Some of the standard roadblocks remain. Oftentimes there is a lack of natural history and information. People are now realizing the importance of having a rational basis for an outcome measure in a clinical trial. The best information still comes from properly conducted natural history studies. As I noted above, we support a lot of these studies through the RDCRN, but there are more rare diseases than we can support through this mechanism.
Another roadblock we face is access to funding, both public and private. In the drug development area, in the past, pharma companies saw the rare disease space as less attractive than more common diseases. However, we have seen a lot of progress in this regard, as there is clearly increased interest in rare diseases from small, medium and big pharma the like. It’s an exciting time
Another issue is that with gene therapy in a rare disease with a very small patient population, you may actually end up treating most of your patients in the clinical trial. If so, because gene therapy is a one-time treatment, there will not be any market for your drug. This is fundamentally different than most treatments that must be taken continuously. This is not an issue of price; there simply is not even a market. Given the recent success stories in gene therapy, and the rapid pace of gene editing, its important to think about creative ways to address those issues, so that no diseases are left behind. With the potential implications of gene therapy, we have to think creatively about platform approaches to address some of those issues.
How can digital technologies (and the embracement of digital disruption & big data) overcome some of the operational and scientific obstacles to rare disease trials?
There are many ways in which digital technologies can overcome certain obstacles to rare disease trials. One example is wearables that are able to collect objective data and then store and analyze it. This type of data is excellent natural history data without a lot of effort. The burden for patients to travel is removed, which is especially relevant for very sick patients that are often physically not in a condition to travel across the country.
For diseases that affect people’s behavior, you could also record people via remote video, optimally in their own home, behaving how they do on a day-to-day. This seems potentially very impactful, especially as the US is a big country with only a few specialists in certain rare diseases. Rather than having patients travel to those experts, you could imagine clinical trial evaluations being done remotely.
What pertinent initiatives at NCATS would you like to highlight?

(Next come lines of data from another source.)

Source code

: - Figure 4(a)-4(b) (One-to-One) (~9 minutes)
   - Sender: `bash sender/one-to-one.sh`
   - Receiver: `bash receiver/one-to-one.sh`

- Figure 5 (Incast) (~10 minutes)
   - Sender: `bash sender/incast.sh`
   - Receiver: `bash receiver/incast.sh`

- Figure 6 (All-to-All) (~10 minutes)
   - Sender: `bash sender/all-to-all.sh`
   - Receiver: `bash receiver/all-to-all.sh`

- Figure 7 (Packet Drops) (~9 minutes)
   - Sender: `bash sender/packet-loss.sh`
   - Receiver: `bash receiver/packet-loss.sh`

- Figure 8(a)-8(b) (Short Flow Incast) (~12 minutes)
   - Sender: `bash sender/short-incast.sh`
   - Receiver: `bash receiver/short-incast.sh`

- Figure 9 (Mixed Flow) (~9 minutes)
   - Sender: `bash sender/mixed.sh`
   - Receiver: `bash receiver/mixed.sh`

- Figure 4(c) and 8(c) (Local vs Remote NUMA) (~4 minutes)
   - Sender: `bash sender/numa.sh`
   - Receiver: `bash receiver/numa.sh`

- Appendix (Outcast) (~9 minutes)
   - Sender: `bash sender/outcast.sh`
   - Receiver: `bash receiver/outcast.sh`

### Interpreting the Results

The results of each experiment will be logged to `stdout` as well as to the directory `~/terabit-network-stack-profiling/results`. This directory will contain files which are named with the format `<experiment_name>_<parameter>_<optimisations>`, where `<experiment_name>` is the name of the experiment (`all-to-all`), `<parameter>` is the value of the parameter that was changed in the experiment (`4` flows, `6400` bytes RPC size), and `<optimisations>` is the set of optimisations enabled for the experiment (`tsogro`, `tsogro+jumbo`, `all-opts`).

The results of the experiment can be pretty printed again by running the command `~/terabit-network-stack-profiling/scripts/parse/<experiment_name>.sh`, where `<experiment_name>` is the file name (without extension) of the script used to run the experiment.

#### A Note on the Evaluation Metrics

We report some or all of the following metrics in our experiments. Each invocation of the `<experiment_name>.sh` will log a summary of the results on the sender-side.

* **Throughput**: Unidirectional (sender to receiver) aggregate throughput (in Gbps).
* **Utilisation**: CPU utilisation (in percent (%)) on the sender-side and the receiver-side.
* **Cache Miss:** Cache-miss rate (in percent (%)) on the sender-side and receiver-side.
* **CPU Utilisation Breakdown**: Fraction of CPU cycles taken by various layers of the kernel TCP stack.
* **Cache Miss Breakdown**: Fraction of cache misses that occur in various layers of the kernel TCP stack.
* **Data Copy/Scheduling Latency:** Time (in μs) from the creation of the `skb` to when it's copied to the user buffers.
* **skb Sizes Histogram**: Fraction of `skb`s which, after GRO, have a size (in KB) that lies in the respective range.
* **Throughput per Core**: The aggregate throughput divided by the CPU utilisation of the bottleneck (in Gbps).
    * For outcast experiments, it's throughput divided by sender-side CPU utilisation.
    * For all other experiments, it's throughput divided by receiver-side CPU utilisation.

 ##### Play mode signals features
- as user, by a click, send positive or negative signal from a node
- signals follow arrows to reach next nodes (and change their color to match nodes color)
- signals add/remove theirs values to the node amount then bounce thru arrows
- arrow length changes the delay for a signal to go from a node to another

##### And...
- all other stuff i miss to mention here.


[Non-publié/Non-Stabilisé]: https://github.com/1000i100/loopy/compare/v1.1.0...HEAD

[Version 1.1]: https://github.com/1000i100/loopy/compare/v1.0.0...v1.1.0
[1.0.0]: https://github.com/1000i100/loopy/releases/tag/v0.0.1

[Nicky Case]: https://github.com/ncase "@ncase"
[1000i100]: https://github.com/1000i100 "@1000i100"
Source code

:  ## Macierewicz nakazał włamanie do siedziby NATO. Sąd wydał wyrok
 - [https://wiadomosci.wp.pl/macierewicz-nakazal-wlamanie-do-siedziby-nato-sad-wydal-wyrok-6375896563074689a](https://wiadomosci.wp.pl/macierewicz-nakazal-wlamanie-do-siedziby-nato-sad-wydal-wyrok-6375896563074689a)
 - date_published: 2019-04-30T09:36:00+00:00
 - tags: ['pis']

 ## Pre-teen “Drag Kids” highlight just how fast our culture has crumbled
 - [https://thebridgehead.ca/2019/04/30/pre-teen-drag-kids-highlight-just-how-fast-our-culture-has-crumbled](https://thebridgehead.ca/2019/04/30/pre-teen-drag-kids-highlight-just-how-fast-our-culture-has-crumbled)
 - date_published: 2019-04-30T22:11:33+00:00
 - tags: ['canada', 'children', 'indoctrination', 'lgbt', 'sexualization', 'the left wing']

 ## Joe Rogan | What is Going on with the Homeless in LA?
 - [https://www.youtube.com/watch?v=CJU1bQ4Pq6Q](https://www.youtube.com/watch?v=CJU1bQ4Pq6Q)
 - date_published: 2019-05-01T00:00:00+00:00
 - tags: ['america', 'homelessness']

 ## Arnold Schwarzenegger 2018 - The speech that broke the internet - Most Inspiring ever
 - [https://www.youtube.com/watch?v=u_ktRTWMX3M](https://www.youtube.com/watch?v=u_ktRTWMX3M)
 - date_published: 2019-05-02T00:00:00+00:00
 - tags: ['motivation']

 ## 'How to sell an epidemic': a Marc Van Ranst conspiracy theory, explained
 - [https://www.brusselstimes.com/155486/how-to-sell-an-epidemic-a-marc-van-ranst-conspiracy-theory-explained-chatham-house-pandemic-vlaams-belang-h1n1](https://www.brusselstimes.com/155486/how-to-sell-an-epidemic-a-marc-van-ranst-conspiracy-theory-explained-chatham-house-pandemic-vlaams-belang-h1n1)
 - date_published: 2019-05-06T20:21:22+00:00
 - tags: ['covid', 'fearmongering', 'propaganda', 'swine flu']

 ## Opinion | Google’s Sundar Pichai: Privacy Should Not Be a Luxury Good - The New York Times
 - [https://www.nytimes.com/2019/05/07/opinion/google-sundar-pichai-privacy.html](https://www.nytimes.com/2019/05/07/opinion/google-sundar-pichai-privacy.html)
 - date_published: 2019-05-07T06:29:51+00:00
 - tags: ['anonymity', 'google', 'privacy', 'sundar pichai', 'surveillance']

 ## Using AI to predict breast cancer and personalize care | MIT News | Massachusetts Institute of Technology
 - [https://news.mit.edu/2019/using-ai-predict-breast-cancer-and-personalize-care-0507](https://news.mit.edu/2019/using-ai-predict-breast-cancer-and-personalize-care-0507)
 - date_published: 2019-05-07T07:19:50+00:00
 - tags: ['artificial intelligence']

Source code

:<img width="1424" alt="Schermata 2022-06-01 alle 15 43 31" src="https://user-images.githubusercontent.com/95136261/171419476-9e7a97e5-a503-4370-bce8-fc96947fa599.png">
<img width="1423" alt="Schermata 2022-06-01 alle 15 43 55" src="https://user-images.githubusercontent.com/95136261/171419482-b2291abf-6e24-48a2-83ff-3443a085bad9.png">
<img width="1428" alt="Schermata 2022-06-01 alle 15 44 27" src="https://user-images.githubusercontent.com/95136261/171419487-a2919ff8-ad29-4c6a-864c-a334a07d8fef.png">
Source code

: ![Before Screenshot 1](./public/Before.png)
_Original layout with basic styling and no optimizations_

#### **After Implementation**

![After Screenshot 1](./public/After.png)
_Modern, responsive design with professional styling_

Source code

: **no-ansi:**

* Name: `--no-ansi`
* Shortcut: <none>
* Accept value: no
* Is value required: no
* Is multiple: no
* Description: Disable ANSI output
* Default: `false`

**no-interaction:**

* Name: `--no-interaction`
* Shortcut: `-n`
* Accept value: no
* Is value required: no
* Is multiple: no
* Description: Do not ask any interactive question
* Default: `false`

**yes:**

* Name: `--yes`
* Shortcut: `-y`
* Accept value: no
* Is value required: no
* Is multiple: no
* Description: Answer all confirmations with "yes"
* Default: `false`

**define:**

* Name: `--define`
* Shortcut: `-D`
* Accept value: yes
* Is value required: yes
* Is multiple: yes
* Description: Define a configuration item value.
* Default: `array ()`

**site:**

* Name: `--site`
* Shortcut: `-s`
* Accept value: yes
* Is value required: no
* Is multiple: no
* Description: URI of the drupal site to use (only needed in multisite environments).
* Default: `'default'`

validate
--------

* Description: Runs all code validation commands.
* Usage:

In addition to those mentioned above, NCATS also supports the Clinical and Translational Science Awards (CTSA) program, which is designed to develop innovative solutions that will improve translational science. Under the CTSA Collaborative Innovation Awards program, there are a couple of rare disease related efforts.
One is the Growing Gene and Cellular Therapies project ( www.ggact.org/ ) which is designed to support new investigators to initiate clinical gene therapy trials. Another is Early Check ( https://earlycheck.org/ ), which is testing a new approach to newborn screening for genetic diseases. Treating degenerative disease will be most effective if started before the disease has progressed, but without newborn screening, patients will be identified based on symptoms, which result from disease progression. In Early Check, the goal is to offer “opt in” newborn screening for SMA (spinal muscular atrophy) and Fragile X syndrome to the parents of every baby born in the state of North Carolina. It’s a really exciting translational science experiment.